If AI can continuously improve a model in a 5-minute loop, what if the loop time is extended to a day, a week, a month? What if the search space expands from one file to an entire codebase? What if the evaluation metric expands from val_bpb to multiple dimensions?
The end of this direction is true automated scientific research.
Yesterday we wrote an article called The Essence of Autonomy is the Loop, analyzing from a cybernetics perspective why feedback loops are the foundation of autonomy.
autoresearch is a perfect case study of this theory:
Perception (reading val_bpb) → Judgment (is it improved?) → Action (modify code) → Perception again.
Wiener's thermostat, Karpathy's autoresearch, Claude Code's /loop. Different forms, same essence.
All are loops.
How to Use
If you have an NVIDIA GPU, you can run it directly:
curl -LsSf https://astral.sh/uv/install.sh | sh
git clone https://github.com/karpathy/autoresearch
cd autoresearch
uv sync
uv run prepare.py
Then open Claude Code (or any coding agent) and tell it: "Look at program.md and start experiments."
It will start running on its own. You can go to sleep.
Someone has already forked a macOS version (miolini/autoresearch-macos) supporting Apple Silicon.
The Future of Researchers
Karpathy used autoresearch to demonstrate a point: The core skill of future AI researchers may no longer be writing PyTorch code, but writing program.md.

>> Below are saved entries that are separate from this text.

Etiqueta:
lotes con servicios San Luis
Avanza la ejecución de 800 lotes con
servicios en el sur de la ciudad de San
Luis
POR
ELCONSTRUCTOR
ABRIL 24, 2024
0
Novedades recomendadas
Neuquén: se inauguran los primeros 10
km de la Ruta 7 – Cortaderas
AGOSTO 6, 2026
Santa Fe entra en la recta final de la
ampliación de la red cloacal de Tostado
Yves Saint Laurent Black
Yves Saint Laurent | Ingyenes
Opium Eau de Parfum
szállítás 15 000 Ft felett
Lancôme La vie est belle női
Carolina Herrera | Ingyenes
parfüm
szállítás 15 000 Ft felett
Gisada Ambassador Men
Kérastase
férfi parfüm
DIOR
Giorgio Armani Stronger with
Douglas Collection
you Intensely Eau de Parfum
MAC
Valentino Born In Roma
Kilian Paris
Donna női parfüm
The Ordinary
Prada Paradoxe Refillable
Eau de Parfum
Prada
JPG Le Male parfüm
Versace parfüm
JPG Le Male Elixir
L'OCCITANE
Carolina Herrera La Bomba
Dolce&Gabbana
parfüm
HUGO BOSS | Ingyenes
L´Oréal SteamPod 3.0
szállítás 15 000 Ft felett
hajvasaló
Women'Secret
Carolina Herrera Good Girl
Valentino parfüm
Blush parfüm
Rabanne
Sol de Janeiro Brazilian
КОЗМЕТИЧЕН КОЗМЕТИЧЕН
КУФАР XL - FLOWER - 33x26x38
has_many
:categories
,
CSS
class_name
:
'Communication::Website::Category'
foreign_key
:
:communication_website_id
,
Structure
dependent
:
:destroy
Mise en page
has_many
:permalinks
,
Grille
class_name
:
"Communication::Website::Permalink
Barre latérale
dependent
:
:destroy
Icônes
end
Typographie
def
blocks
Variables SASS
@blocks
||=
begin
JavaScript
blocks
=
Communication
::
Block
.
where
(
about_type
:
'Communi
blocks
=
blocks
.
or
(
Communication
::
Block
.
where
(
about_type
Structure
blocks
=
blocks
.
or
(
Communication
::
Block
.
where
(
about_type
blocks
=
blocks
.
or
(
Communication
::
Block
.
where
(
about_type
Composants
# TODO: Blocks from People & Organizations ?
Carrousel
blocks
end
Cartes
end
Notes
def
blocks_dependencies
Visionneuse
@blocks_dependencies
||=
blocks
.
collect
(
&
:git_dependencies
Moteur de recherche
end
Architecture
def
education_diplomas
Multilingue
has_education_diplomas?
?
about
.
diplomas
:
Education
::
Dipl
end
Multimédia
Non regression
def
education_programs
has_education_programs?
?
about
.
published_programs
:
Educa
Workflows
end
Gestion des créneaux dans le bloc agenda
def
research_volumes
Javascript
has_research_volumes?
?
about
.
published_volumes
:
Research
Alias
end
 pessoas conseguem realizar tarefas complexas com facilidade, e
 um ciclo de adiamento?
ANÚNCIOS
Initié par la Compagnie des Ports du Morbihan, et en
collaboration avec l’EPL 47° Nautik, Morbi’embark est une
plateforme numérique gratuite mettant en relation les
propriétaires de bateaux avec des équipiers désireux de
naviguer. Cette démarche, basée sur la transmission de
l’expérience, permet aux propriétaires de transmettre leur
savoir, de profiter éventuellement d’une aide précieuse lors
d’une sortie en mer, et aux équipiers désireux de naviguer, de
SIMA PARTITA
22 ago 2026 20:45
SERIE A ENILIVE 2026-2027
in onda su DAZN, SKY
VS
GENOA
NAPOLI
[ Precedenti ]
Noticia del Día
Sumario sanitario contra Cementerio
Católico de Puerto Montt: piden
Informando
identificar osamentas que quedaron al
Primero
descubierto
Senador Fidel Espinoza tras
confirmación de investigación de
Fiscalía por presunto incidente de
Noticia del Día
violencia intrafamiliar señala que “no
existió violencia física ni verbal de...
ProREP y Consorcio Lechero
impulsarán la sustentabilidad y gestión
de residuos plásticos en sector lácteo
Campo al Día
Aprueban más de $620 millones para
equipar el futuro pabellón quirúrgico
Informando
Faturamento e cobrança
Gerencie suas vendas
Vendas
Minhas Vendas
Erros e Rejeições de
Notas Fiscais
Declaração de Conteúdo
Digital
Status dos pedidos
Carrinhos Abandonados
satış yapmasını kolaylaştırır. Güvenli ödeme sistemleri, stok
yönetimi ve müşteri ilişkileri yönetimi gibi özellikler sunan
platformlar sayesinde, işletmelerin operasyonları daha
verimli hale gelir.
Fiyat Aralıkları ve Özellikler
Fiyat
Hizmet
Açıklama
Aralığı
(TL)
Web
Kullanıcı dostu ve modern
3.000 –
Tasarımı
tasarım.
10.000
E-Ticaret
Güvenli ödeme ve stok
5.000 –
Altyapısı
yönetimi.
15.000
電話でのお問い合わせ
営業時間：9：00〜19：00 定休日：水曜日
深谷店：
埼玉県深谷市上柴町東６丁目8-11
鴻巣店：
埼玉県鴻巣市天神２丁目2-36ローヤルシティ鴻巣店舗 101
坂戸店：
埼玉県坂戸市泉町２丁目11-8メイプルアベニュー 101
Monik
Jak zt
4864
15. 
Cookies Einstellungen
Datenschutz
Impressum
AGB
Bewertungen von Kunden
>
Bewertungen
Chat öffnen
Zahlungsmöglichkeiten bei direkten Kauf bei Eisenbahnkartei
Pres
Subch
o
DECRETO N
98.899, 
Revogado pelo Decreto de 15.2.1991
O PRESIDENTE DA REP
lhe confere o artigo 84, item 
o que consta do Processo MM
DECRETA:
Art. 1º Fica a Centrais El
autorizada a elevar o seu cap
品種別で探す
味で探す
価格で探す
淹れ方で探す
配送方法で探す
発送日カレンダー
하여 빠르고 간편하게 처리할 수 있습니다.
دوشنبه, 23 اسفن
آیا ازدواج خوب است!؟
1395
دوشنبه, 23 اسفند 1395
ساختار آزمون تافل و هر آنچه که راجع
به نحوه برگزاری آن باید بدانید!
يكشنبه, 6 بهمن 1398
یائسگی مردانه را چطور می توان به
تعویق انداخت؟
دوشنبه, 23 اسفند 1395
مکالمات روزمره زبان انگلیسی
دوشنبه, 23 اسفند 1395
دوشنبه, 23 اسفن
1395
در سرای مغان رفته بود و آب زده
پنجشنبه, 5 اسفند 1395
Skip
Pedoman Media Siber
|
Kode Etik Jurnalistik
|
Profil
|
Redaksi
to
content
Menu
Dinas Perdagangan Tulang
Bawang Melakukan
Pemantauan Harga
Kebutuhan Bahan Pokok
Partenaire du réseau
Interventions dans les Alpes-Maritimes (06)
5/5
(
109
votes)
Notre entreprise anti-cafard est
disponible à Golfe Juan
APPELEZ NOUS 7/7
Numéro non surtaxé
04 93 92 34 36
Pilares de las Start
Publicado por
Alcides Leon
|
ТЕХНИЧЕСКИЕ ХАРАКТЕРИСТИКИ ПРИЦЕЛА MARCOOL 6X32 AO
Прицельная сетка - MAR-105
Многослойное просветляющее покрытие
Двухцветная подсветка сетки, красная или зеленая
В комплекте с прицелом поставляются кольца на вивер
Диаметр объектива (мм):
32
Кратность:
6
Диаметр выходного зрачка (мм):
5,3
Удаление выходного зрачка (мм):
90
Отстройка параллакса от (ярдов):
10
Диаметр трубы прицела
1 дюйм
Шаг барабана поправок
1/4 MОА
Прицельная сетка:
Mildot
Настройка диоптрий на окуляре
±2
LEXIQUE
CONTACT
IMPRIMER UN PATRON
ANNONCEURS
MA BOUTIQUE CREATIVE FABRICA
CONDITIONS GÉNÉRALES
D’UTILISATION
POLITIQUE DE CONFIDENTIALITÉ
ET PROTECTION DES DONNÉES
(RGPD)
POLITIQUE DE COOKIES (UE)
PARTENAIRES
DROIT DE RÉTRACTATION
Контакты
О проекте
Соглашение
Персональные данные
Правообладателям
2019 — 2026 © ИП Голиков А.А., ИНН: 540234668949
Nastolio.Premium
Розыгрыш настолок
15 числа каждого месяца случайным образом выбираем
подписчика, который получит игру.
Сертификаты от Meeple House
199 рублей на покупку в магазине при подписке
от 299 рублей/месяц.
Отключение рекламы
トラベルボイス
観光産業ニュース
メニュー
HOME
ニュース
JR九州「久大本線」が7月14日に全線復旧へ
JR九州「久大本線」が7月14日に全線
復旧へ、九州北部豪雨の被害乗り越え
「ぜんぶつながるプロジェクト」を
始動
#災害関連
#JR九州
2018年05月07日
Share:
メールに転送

Define goals, set constraints, describe strategies, then let go.
This is actually very similar to management. A good manager is not the person who does things the fastest, but the one who is best at defining problems and setting boundaries.
autoresearch turns AI research into a management task.
You are not managing people; you are managing Agents. You are not writing code; you are writing Markdown. Your output is not models; it is experiment logs.
Of course, this will not make AI researchers disappear. Just as /loop will not make programmers disappear. But the work content will change.
Previous research: Think of idea → Write code → Wait for results → Think of next idea.
Future research: Write program.md → Go to sleep → Wake up and check logs → Modify program.md.
Karpathy's own description is:
"The feeling of post-AGI is... I didn't touch anything."